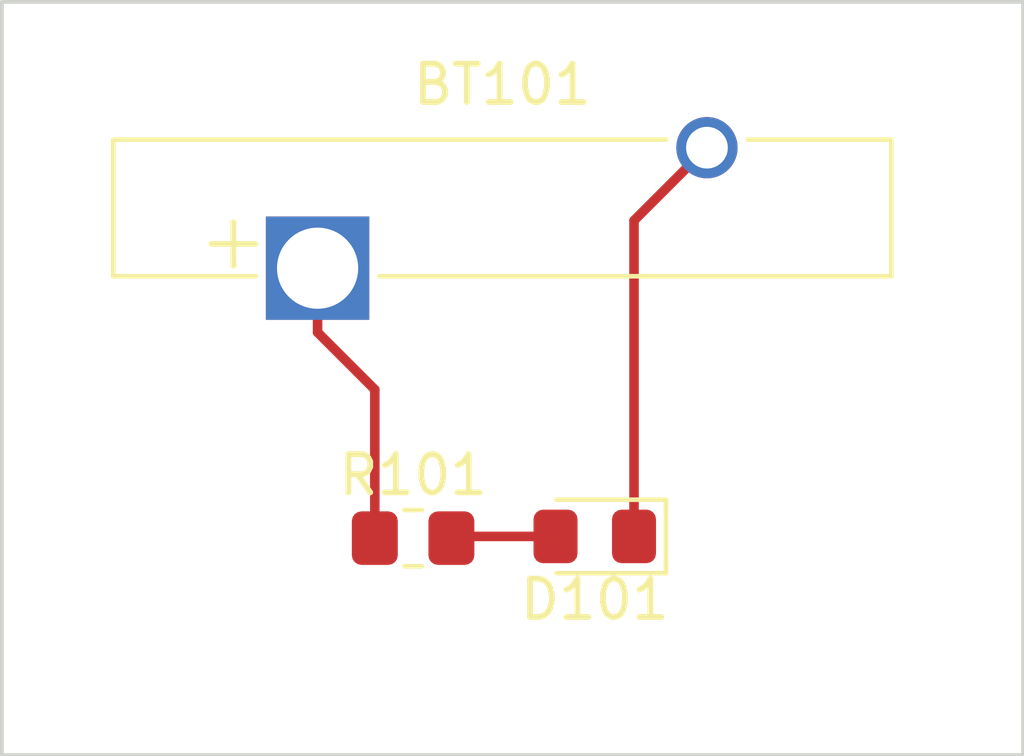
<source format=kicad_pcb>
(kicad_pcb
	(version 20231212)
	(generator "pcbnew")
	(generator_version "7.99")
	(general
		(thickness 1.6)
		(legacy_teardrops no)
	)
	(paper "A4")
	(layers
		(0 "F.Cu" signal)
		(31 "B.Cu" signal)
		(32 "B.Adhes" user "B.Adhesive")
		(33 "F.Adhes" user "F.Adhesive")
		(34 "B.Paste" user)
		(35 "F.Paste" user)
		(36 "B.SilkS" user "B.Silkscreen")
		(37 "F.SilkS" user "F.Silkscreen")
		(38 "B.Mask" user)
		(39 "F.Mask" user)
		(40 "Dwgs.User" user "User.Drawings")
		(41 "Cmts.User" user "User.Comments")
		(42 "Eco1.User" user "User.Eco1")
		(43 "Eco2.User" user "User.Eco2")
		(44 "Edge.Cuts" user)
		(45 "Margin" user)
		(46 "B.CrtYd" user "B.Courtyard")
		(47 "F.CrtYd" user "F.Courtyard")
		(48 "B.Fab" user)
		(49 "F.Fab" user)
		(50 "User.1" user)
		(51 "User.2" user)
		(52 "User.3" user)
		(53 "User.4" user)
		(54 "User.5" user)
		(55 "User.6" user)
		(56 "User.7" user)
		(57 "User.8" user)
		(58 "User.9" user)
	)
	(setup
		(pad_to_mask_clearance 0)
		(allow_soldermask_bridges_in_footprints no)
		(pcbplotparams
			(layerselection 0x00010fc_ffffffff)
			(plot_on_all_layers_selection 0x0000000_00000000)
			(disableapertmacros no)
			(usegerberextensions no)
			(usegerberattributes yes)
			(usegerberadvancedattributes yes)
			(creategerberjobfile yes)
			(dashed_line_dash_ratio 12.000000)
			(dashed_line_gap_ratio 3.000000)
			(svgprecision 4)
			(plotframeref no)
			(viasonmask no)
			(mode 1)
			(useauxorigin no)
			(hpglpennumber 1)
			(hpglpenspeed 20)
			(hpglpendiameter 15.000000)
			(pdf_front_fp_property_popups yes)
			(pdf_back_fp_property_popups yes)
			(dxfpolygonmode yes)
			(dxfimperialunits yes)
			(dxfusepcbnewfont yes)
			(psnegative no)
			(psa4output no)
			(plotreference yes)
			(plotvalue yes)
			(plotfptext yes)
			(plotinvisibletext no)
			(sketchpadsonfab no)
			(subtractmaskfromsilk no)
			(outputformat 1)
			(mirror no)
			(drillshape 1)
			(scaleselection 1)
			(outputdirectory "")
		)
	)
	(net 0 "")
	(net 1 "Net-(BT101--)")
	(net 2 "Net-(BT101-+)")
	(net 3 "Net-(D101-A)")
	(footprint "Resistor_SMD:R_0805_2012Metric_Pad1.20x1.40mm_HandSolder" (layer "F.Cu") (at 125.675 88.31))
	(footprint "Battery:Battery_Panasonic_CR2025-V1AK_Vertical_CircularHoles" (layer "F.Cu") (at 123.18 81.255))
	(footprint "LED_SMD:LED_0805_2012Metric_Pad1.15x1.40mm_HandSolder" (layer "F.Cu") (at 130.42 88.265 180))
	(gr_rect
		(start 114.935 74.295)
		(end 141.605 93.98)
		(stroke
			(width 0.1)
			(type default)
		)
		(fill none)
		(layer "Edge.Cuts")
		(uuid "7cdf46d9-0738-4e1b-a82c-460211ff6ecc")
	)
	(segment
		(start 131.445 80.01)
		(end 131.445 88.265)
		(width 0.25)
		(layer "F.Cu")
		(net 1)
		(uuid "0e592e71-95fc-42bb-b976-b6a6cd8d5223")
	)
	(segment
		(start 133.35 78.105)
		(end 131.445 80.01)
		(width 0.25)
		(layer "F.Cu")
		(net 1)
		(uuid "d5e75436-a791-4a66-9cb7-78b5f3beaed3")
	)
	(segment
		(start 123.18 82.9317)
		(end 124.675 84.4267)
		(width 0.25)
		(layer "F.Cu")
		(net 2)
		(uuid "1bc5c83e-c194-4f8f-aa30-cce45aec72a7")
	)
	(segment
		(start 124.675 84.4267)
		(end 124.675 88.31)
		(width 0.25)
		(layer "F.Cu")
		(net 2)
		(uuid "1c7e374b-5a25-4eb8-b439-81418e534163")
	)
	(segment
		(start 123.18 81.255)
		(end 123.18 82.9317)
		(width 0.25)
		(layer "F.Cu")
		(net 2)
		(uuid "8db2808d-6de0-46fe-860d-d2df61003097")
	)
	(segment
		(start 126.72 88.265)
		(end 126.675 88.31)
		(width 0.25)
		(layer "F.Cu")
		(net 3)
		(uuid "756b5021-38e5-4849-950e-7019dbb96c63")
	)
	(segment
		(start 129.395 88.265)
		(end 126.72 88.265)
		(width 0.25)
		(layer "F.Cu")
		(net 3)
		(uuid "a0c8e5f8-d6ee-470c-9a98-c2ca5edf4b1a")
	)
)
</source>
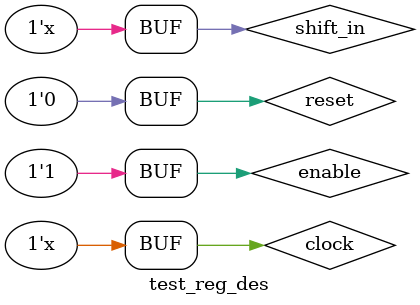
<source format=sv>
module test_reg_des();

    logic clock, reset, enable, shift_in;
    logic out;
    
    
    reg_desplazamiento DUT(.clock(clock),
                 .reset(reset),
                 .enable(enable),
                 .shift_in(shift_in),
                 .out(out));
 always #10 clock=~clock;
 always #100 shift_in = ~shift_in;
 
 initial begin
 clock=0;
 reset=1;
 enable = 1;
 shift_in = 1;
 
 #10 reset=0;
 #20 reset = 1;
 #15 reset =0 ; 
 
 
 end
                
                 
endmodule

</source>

### WRITTEN TASK
Using the listing above, restate exactly the range between the lines holding "(plotfptext yes)" and "module test_reg_des();", inclusive, with pictures left out.

### EXERCISE OUTPUT
			(plotfptext yes)
			(plotinvisibletext no)
			(sketchpadsonfab no)
			(subtractmaskfromsilk no)
			(outputformat 1)
			(mirror no)
			(drillshape 1)
			(scaleselection 1)
			(outputdirectory "")
		)
	)
	(net 0 "")
	(net 1 "Net-(BT101--)")
	(net 2 "Net-(BT101-+)")
	(net 3 "Net-(D101-A)")
	(footprint "Resistor_SMD:R_0805_2012Metric_Pad1.20x1.40mm_HandSolder" (layer "F.Cu") (at 125.675 88.31))
	(footprint "Battery:Battery_Panasonic_CR2025-V1AK_Vertical_CircularHoles" (layer "F.Cu") (at 123.18 81.255))
	(footprint "LED_SMD:LED_0805_2012Metric_Pad1.15x1.40mm_HandSolder" (layer "F.Cu") (at 130.42 88.265 180))
	(gr_rect
		(start 114.935 74.295)
		(end 141.605 93.98)
		(stroke
			(width 0.1)
			(type default)
		)
		(fill none)
		(layer "Edge.Cuts")
		(uuid "7cdf46d9-0738-4e1b-a82c-460211ff6ecc")
	)
	(segment
		(start 131.445 80.01)
		(end 131.445 88.265)
		(width 0.25)
		(layer "F.Cu")
		(net 1)
		(uuid "0e592e71-95fc-42bb-b976-b6a6cd8d5223")
	)
	(segment
		(start 133.35 78.105)
		(end 131.445 80.01)
		(width 0.25)
		(layer "F.Cu")
		(net 1)
		(uuid "d5e75436-a791-4a66-9cb7-78b5f3beaed3")
	)
	(segment
		(start 123.18 82.9317)
		(end 124.675 84.4267)
		(width 0.25)
		(layer "F.Cu")
		(net 2)
		(uuid "1bc5c83e-c194-4f8f-aa30-cce45aec72a7")
	)
	(segment
		(start 124.675 84.4267)
		(end 124.675 88.31)
		(width 0.25)
		(layer "F.Cu")
		(net 2)
		(uuid "1c7e374b-5a25-4eb8-b439-81418e534163")
	)
	(segment
		(start 123.18 81.255)
		(end 123.18 82.9317)
		(width 0.25)
		(layer "F.Cu")
		(net 2)
		(uuid "8db2808d-6de0-46fe-860d-d2df61003097")
	)
	(segment
		(start 126.72 88.265)
		(end 126.675 88.31)
		(width 0.25)
		(layer "F.Cu")
		(net 3)
		(uuid "756b5021-38e5-4849-950e-7019dbb96c63")
	)
	(segment
		(start 129.395 88.265)
		(end 126.72 88.265)
		(width 0.25)
		(layer "F.Cu")
		(net 3)
		(uuid "a0c8e5f8-d6ee-470c-9a98-c2ca5edf4b1a")
	)
)
</source>
<source format=sv>
module test_reg_des();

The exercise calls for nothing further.